| DIRECTIONS FOR THIS TASK |
What you should write out is every line from the one containing "right hip: (206, 104)" to the end of the data, exactly and with nothing else.

(Landmark coordinate records)
======
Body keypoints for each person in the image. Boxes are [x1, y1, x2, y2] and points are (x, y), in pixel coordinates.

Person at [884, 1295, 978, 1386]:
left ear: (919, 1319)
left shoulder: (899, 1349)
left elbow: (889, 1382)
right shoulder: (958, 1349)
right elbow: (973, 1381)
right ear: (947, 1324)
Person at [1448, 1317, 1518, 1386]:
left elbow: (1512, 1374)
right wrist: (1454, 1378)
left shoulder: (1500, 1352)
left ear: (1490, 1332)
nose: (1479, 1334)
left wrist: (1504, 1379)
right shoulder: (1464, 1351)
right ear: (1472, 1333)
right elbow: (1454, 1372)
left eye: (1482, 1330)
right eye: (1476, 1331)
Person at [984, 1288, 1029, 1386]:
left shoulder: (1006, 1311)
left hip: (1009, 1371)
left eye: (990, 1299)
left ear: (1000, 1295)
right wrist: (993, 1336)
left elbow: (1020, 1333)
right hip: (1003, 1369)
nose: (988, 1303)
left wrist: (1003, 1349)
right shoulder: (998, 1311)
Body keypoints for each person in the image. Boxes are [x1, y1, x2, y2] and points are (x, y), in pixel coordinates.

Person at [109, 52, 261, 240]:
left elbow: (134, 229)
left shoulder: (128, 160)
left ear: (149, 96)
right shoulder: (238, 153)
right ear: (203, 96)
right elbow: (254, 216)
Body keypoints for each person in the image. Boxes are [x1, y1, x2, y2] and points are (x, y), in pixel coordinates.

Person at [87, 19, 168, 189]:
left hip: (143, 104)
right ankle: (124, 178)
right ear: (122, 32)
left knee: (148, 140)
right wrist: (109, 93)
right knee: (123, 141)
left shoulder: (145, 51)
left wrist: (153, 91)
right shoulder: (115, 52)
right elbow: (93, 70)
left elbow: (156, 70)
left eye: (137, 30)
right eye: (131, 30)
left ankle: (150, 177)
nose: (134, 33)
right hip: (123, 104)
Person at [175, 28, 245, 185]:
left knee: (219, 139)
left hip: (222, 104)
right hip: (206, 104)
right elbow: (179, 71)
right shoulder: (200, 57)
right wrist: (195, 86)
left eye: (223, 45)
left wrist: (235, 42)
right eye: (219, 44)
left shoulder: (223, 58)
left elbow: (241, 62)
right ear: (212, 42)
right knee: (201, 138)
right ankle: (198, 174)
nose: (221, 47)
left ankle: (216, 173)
======
| SOLUTION FOR THIS TASK |
right hip: (206, 104)
right elbow: (179, 71)
right shoulder: (200, 57)
right wrist: (195, 86)
left eye: (223, 45)
left wrist: (235, 42)
right eye: (219, 44)
left shoulder: (223, 58)
left elbow: (241, 62)
right ear: (212, 42)
right knee: (201, 138)
right ankle: (198, 174)
nose: (221, 47)
left ankle: (216, 173)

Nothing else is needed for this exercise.